------ Given text

1. Always poll in batches

You should only retrieve a batch of items at a time. I have recently had to diagnose an OutOfMemoryError thrown by a scheduled job while trying to retrieve all possible items for processing.

The system integration tests were passing as they were using small amounts of data, but when the scheduled job was offline for two days because of some deployment issue, the number of items (to be processed) had accumulated since there was no one to consume them, and when the scheduler went back online, it couldn’t consume those, since they didn’t fit the scheduler memory heap. So setting a high scheduling frequency rate is not enough.

To prevent this situation you need to get only a batch of items, consume them, and then you can rerun the process until there is nothing left to process.

2. Write a thread-safe batch processor

Typically a scheduled job should run correctly no matter how many jobs you choose to run in parallel. So the batch processor should be stateless, using only a local job execution context to pass state from one component to the other. Even tread-safe global variables are not so safe after all, since jobs’ data might get mixed up on concurrent executions.

3. Throttling

When using queues (input or within the batch processor) you should always have a throttling policy. If the items producing rate is always higher than the consuming one you are heading for disaster. If the queued items are held in memory, you’ll eventually run out of it. If the items are stored in a persisted queue, you’ll run out of space. So, you need a mechanism of balancing the producers and consumers. As long as the producing rate is finite you just to make sure you have the right number of consumers to balance out the producing rate.

------------
------ Extracted records

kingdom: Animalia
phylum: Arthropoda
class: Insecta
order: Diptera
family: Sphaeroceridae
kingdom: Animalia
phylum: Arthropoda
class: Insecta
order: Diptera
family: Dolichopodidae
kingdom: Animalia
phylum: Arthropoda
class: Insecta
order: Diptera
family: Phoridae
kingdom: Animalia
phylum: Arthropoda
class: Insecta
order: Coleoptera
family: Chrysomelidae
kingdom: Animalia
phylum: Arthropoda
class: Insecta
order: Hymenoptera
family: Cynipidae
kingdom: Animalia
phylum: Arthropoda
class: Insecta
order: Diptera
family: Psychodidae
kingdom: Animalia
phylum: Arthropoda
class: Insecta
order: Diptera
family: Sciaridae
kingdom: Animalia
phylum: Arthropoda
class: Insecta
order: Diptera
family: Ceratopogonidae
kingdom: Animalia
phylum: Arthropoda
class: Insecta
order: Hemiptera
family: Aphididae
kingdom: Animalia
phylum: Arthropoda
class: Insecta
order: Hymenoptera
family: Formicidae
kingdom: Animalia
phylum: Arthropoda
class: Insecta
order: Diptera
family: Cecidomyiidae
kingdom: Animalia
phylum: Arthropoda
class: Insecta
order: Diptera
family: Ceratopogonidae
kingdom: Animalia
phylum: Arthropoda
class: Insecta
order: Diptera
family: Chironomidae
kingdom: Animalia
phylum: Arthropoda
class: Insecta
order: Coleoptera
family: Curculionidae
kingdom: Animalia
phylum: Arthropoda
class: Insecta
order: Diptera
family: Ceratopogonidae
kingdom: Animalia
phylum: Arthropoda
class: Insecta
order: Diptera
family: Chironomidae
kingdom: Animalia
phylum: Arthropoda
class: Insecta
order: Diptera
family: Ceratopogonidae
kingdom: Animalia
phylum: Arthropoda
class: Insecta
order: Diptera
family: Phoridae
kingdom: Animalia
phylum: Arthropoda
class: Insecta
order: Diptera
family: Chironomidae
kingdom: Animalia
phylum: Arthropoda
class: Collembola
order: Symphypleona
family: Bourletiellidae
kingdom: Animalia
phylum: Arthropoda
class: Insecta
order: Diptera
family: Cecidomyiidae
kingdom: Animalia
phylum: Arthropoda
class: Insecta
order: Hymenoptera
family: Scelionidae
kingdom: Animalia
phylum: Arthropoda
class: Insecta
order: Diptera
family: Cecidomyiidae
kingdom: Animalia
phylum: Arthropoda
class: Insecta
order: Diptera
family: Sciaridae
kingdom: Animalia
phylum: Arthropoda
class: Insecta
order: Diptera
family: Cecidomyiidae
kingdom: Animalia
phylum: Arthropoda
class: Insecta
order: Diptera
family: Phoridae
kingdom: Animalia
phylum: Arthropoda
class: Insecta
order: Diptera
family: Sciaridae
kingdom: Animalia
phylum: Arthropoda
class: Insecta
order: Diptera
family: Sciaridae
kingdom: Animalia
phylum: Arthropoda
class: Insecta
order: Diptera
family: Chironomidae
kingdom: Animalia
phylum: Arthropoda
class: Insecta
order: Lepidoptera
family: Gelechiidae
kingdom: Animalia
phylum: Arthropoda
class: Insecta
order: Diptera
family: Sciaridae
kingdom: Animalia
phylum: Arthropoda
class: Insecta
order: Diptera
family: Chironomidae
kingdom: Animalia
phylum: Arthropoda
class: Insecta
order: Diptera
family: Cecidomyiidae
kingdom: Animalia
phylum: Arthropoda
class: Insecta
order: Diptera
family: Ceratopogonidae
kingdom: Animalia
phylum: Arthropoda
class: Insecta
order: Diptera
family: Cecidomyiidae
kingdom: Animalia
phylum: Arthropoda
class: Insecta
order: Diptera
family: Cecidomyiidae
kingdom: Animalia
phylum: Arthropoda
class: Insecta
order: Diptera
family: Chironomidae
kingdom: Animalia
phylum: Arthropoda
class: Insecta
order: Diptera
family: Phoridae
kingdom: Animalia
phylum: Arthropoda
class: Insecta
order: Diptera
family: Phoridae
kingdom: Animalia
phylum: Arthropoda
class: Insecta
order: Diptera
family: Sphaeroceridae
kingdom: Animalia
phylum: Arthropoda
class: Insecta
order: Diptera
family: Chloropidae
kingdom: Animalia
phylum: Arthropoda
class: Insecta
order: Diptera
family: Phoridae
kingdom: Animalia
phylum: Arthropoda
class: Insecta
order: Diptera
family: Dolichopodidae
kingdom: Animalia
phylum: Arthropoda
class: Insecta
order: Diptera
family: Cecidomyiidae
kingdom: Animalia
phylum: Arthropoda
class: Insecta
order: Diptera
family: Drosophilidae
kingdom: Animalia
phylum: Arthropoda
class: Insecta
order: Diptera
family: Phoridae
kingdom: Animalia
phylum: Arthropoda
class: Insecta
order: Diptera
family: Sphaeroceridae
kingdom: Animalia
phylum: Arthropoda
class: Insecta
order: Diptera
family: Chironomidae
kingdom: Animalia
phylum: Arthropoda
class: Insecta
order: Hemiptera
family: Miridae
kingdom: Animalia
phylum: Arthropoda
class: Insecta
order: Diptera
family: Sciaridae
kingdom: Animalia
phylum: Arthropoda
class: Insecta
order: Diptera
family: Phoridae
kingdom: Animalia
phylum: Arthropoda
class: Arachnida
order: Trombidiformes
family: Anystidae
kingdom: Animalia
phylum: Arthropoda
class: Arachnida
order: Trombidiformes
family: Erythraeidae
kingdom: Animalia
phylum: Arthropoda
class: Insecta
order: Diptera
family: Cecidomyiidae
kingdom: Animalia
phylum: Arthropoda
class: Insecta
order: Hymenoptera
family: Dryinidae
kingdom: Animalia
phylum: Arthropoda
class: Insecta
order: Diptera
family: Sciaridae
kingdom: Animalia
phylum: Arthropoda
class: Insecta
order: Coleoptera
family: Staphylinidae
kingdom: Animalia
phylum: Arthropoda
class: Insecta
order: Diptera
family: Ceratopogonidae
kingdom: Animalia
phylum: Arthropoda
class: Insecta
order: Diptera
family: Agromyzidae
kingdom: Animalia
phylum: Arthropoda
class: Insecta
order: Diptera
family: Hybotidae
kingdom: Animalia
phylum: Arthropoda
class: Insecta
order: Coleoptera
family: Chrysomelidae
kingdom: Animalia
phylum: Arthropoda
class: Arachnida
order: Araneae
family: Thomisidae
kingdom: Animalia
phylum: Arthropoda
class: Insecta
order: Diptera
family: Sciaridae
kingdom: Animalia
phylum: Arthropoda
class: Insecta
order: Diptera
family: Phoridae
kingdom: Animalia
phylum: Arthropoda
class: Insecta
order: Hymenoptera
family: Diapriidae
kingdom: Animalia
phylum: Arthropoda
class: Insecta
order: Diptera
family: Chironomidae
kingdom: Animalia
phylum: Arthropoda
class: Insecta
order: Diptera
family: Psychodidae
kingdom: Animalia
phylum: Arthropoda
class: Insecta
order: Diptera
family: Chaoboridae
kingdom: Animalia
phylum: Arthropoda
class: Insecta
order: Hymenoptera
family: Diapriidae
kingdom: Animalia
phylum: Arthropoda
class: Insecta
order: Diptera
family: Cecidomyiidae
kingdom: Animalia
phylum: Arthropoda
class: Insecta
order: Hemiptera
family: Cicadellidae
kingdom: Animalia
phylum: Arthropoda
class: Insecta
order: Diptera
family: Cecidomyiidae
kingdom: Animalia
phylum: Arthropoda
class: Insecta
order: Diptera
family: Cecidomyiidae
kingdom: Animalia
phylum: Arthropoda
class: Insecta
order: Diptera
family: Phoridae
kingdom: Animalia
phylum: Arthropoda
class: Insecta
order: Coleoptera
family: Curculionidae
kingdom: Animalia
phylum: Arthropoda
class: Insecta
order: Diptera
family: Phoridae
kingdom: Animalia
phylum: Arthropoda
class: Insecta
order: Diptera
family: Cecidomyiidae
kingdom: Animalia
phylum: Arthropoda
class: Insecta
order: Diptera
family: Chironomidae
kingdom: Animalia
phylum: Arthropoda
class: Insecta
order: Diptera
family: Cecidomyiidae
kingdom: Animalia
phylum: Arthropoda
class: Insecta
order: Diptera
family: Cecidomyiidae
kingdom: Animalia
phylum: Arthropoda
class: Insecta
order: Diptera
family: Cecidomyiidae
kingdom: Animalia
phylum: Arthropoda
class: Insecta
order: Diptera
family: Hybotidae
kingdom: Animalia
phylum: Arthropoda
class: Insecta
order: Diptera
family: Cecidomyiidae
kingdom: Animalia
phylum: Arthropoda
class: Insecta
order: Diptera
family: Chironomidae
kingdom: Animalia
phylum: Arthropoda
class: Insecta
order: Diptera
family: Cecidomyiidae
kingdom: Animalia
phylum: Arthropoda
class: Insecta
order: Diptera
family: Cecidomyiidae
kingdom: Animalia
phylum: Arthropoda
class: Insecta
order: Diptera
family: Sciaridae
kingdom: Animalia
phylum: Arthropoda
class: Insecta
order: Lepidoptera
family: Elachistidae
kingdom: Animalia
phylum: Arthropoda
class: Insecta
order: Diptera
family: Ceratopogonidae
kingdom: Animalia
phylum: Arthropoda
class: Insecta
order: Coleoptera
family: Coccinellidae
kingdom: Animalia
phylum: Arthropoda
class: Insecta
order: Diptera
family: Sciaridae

------------

Your assignment:
Answer from the text on batch processing:
(a) What error was thrown by the scheduled job that tried to retrieve all items?
(b) For how long was the scheduled job offline?
(c) If the items are stored in a persisted queue and the producing rate is always higher than the consuming one, what runs out?

Output for this exercise:
(a) An OutOfMemoryError.
(b) Two days.
(c) Space.